Although we sense great themes and tectonic rumblings, Matt (or Hood with Matt as proxy) is unapologetic about his preoccupation with minutiae. Commenting on historical trivia, he writes:
Plantagenet derives from the Latin Planta gensta or genesta meaning the common broom-plant. Does anybody care about that now? Does anybody know that the transfers for the Glen Road/Summerhill bus line were a rich buff colour with red lettering, that the King Street car line had chastely simple black on just-off-white transfers? I care. I care so passionately about these matters that I am sometimes shaken by the power of the feeling. I was early fascinated by the fineness of the type face on these slips of paper, and by the way the coarse weave of the paper accepted colouring, in childhood, almost in infancy.
Just as Andy’s politics pulled him between the broad concerns of history and economics on one side and the fine-grained concerns of workers struggling to keep their families on the other, so Hood’s aesthetics pulls him between the broad arc of narrative and the almost tactile preoccupation with the feel of a word on the tongue.
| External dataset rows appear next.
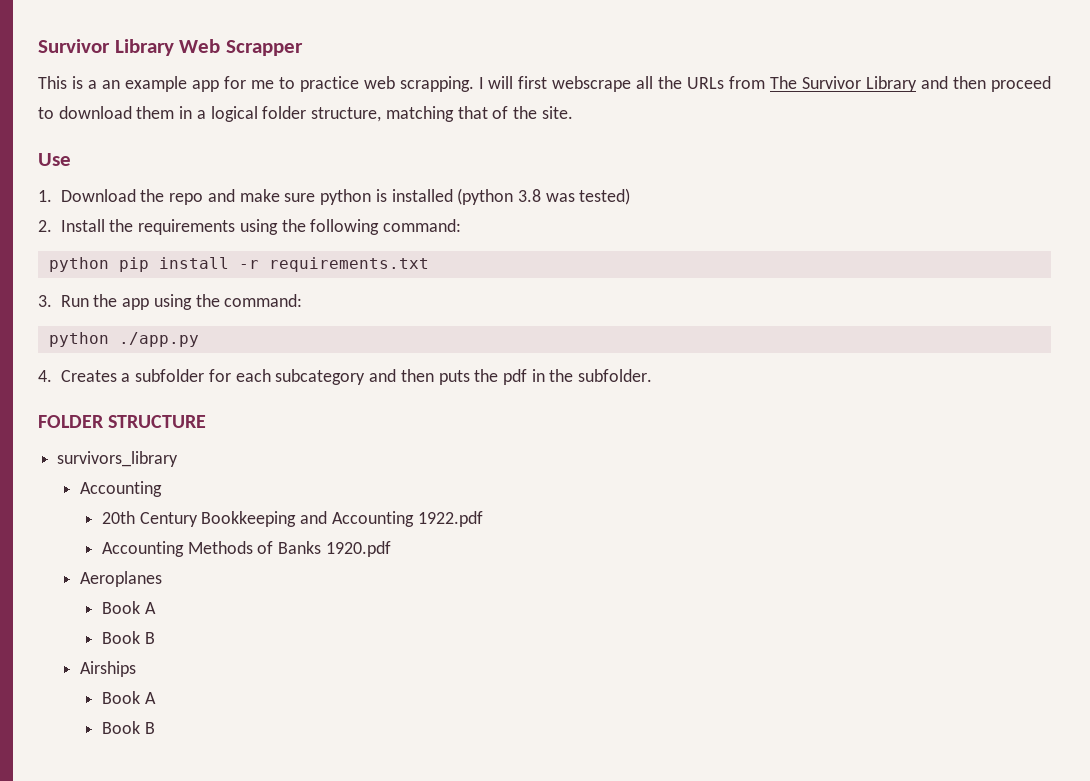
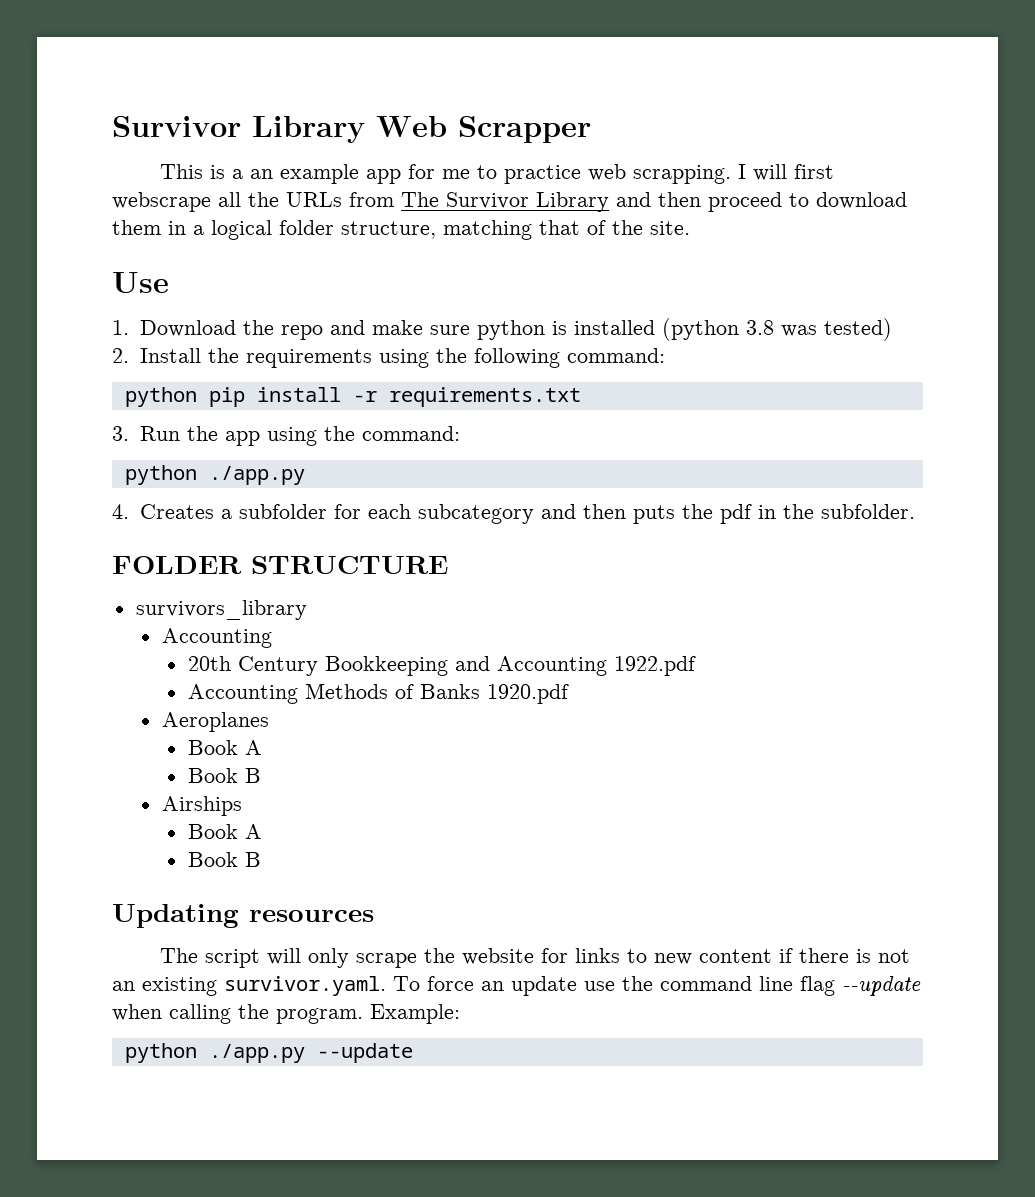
(155, 728) none -> [112,904,374,928] [160,948,911,968] [112,976,921,996] [112,1004,460,1024] [124,1043,413,1063] // Updating resources // The script will only scrape the website for links to new content if there is not an existing survivor.yaml. To force an update use the command line flag --update when calling the program. Example: // python ./app.py --update

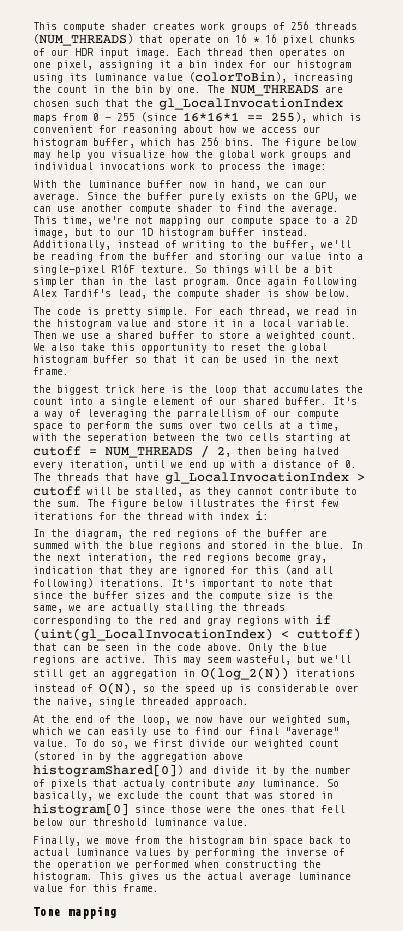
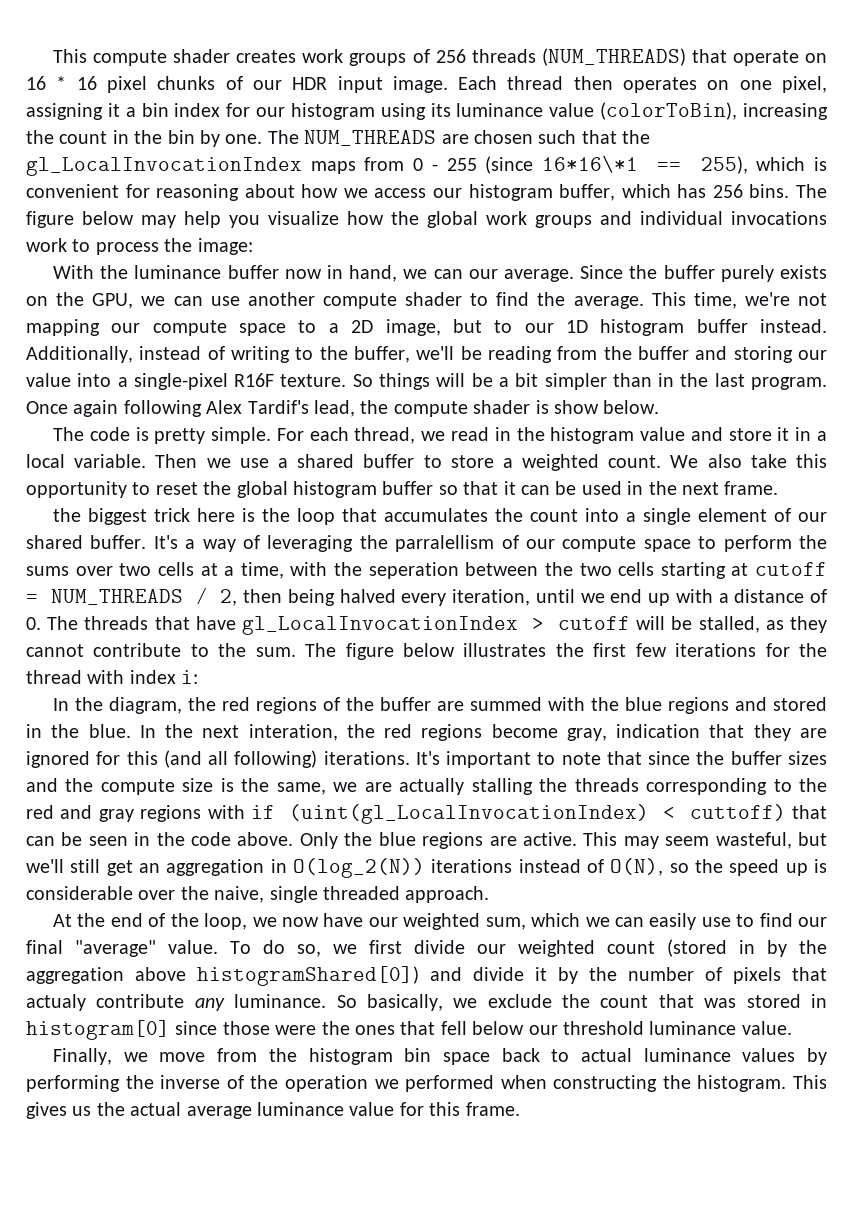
[183,112,239,122] 16*16*1 -> [541,155,638,173] 16*16\*1
[33,906,117,919] // Tone mapping -> (520, 1109) none

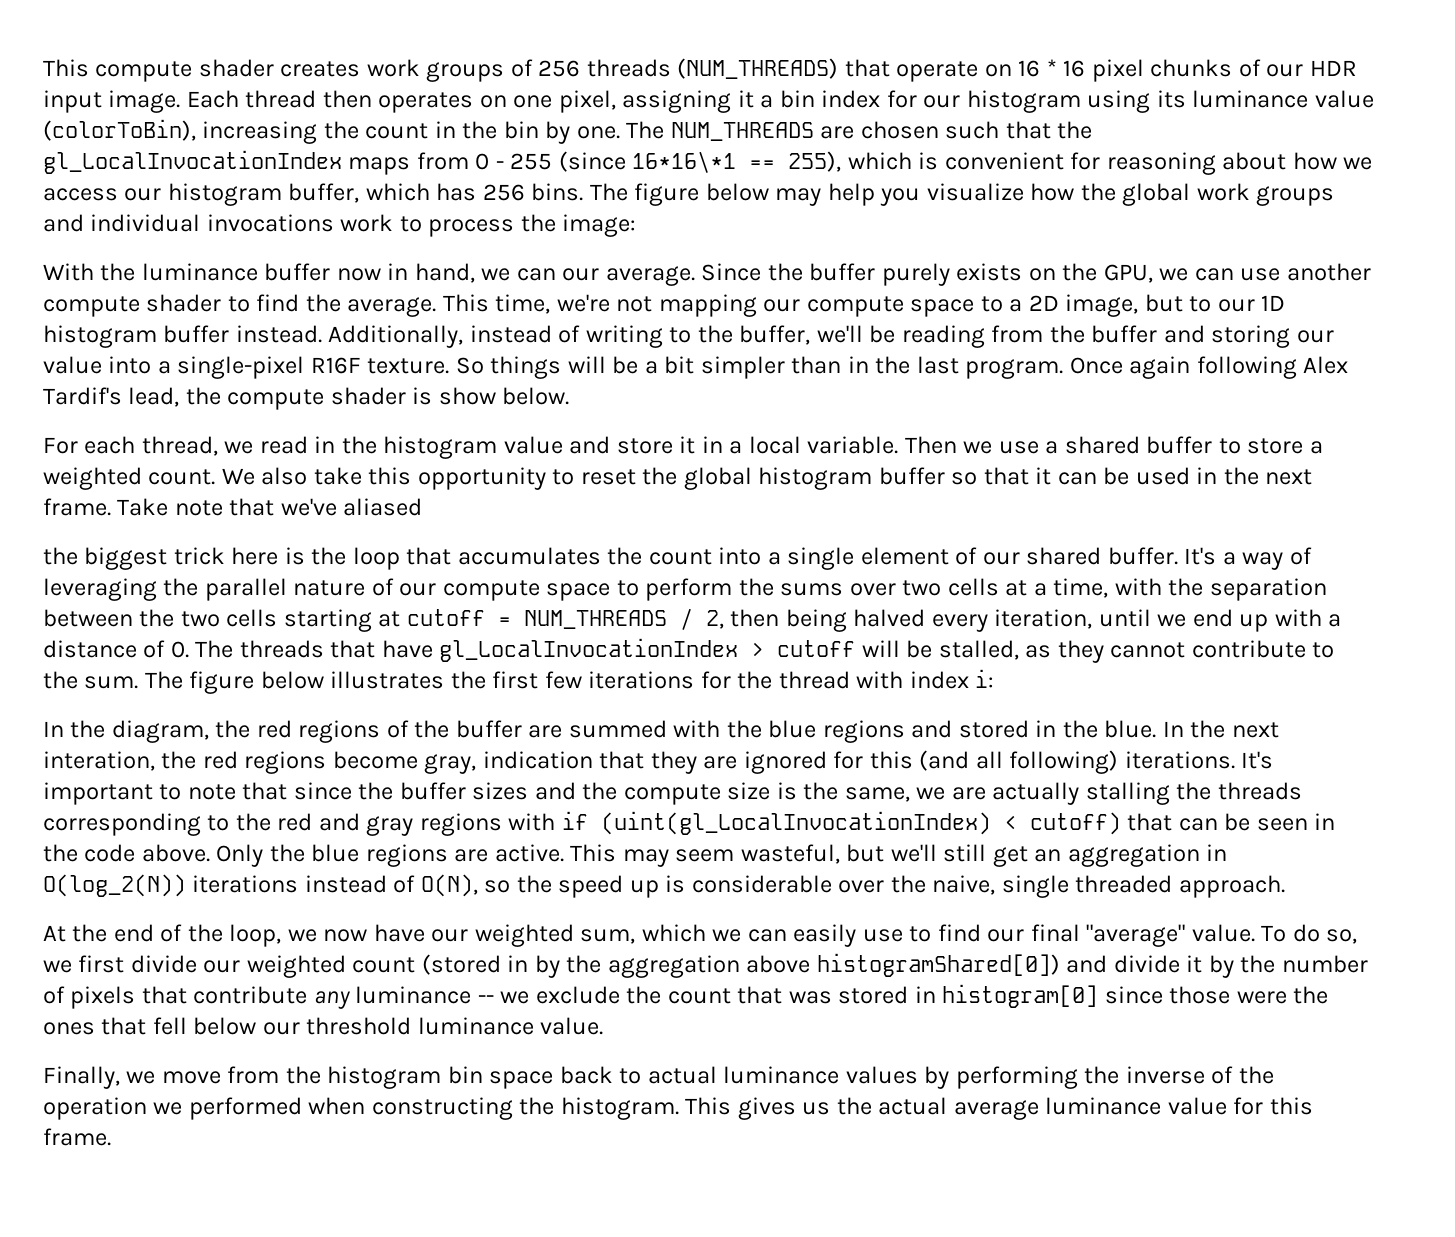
[53,427,272,444] The code is pretty simple. -> (570, 396) none
(779, 488) none -> [117,498,423,516] Take note that we've aliased
[395,535,495,552] parralellism -> [204,578,366,601] parallel nature
[368,562,459,579] seperation -> [1209,578,1327,601] separation
[689,804,786,821] cuttoff) -> [1029,812,1121,835] cutoff)
[26,994,86,1011] actualy -> (187, 995) none
[234,994,443,1011] luminance. So basically, -> [355,986,494,1004] luminance --

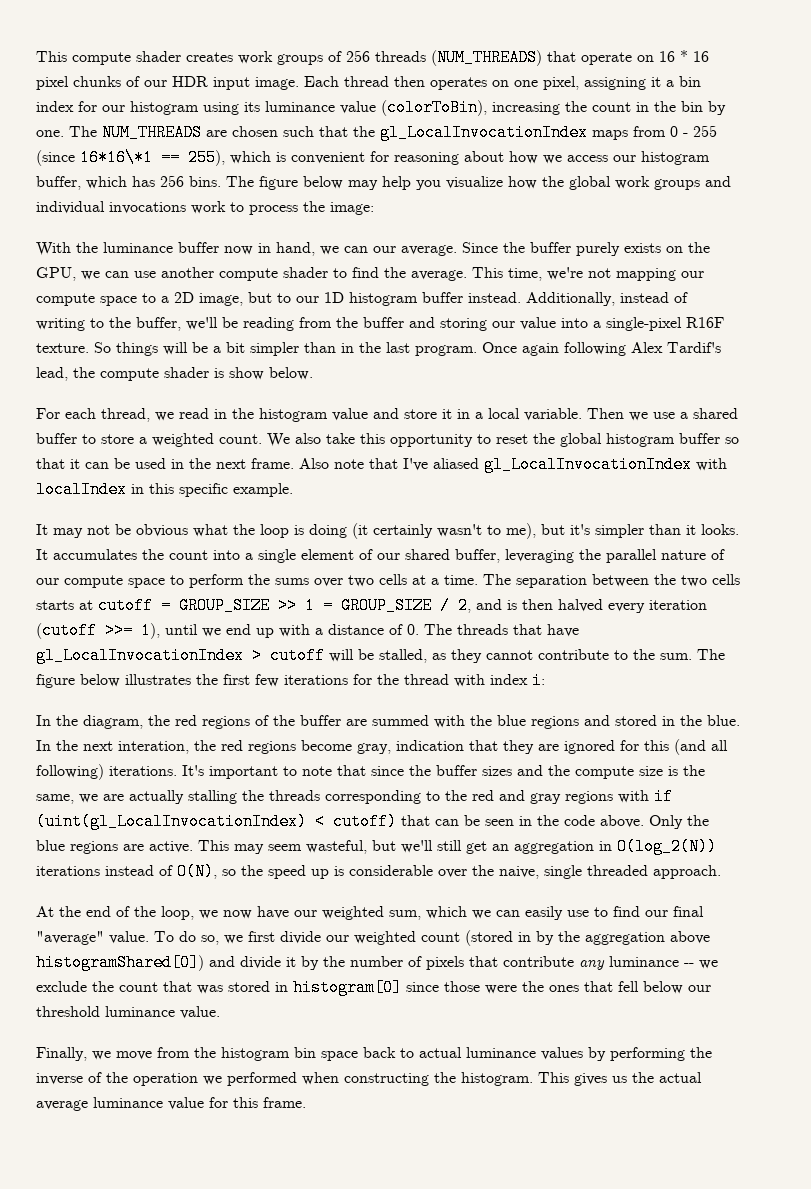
[117,498,337,516] Take note that we've -> [299,458,428,471] Also note that I've
[43,547,452,570] // the biggest trick here is the loop that -> [484,456,727,473] [36,481,293,498] [36,523,739,539] [36,549,48,560] gl_LocalInvocationIndex with localIndex in this specific example. // It may not be obvious what the loop is doing (it certainly wasn't to me), but it's simpler than it looks. It
[1107,547,1312,570] buffer. It's a way of -> [455,549,500,563] buffer,
[1053,578,1204,598] time, with the -> [444,574,511,585] time. The
[283,609,372,632] starting -> [36,600,74,610] starts
[523,608,1093,632] NUM_THREADS / 2, then being halved every iteration, -> [179,597,707,614] [36,622,160,639] GROUP_SIZE >> 1 = GROUP_SIZE / 2, and is then halved every iteration (cutoff >>= 1),

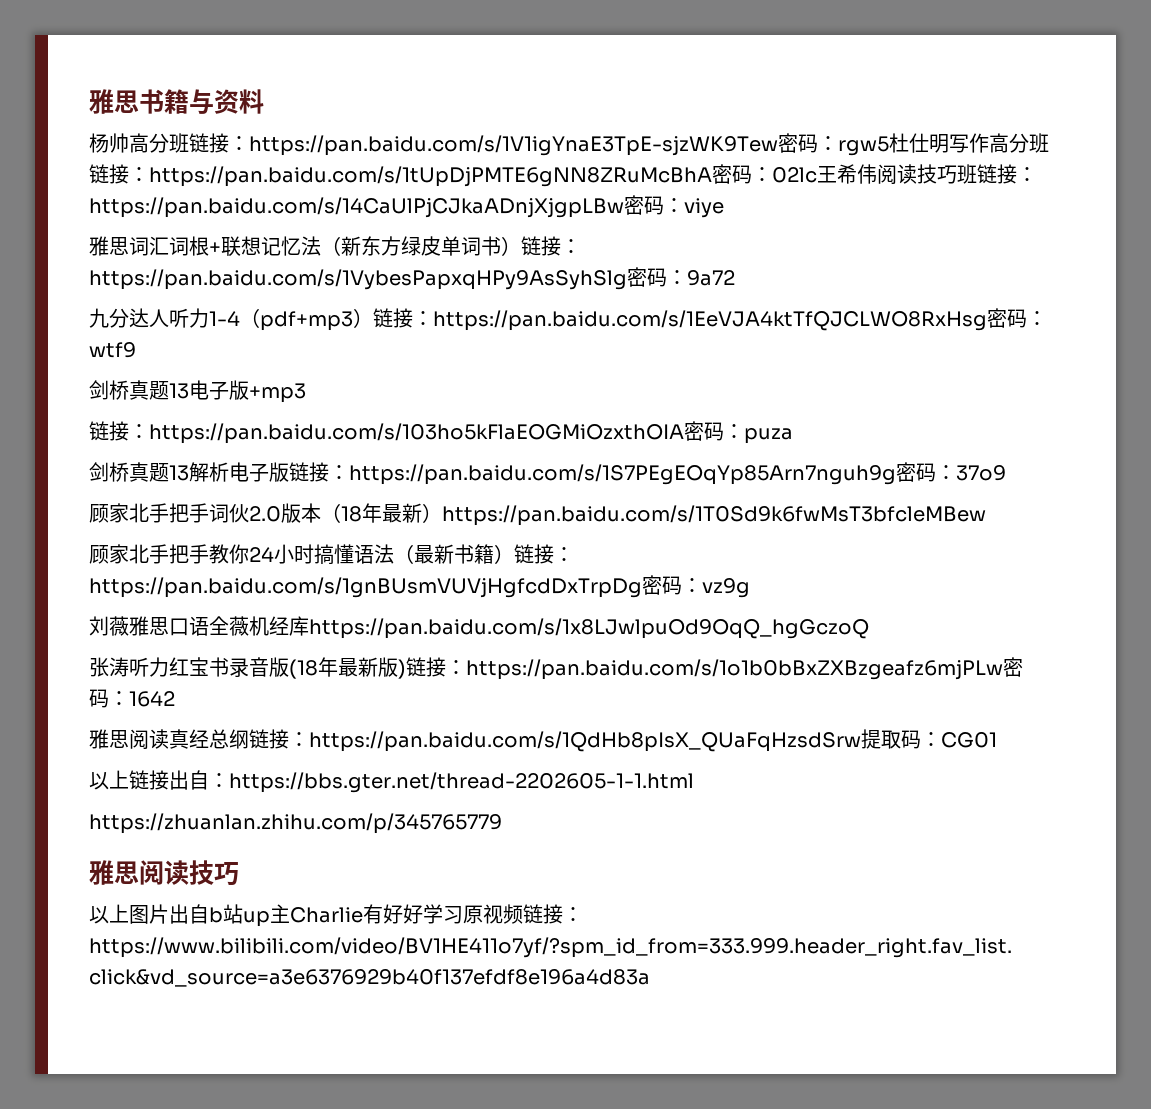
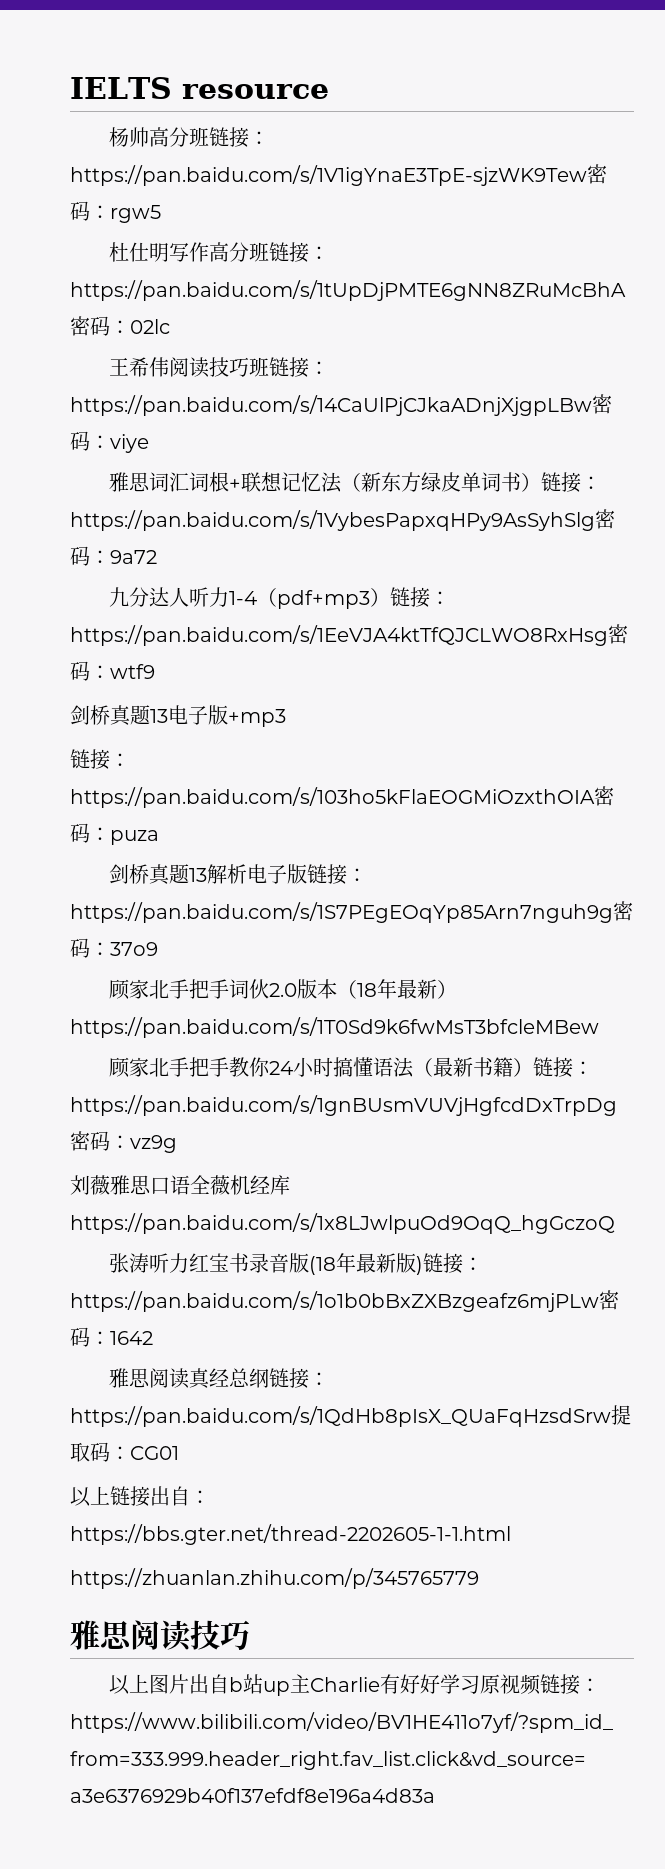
[89,89,264,114] 雅思书籍与资料 -> [70,77,329,99] IELTS resource
(889, 146) none -> (161, 214) //
(817, 175) none -> (170, 326) //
At the same time, history betrays Andy’s ideals. The ultimate betrayal comes with the looming invasion of Poland when Stalin enters into a non-interference arrangement with Hitler. By its cowardice, socialism, or at least the Stalinist version of it, aids the rise of Nazism. Matt as narrator offers his commentary in the early seventies, adopting his father’s politics and ideals, seizing the optimism of the sixties, and (because the Goderiches are marginally Catholic) the sense of social progress that Vatican II engenders. Reading in 2013, we wonder if perhaps the younger Goderich might soon suffer a similar feeling of betrayal. Saigon would fall in a couple years. The world would come under the spell of Thatcherism and Reaganomics. The Berlin Wall would fall to cries of freedom, or at least freedom of the markets. The Soviet Union would collapse into a market free-for-all which favours organized crime to any other kind of market activity. Desert storm. Iraq. Afghanistan. The conservatism of Pope Benedict XVI. And, here in Toronto, the merchants and bankers continue to dictate to government and to our universities. We have our Munk School of Global Affairs and our Schulich and Rogers Schools of Business, and we have our mayors who hawk furniture on TV and sell labels and tags. Culture is an afterthought, and only then if it turns a profit.
Little has changed in this town of ours. We can see much in its character today that was already evident in the thirties. The swing in the garden. Creaking back and forth. Creating a sense of motion. The illusion of progress. But it takes us nowhere new.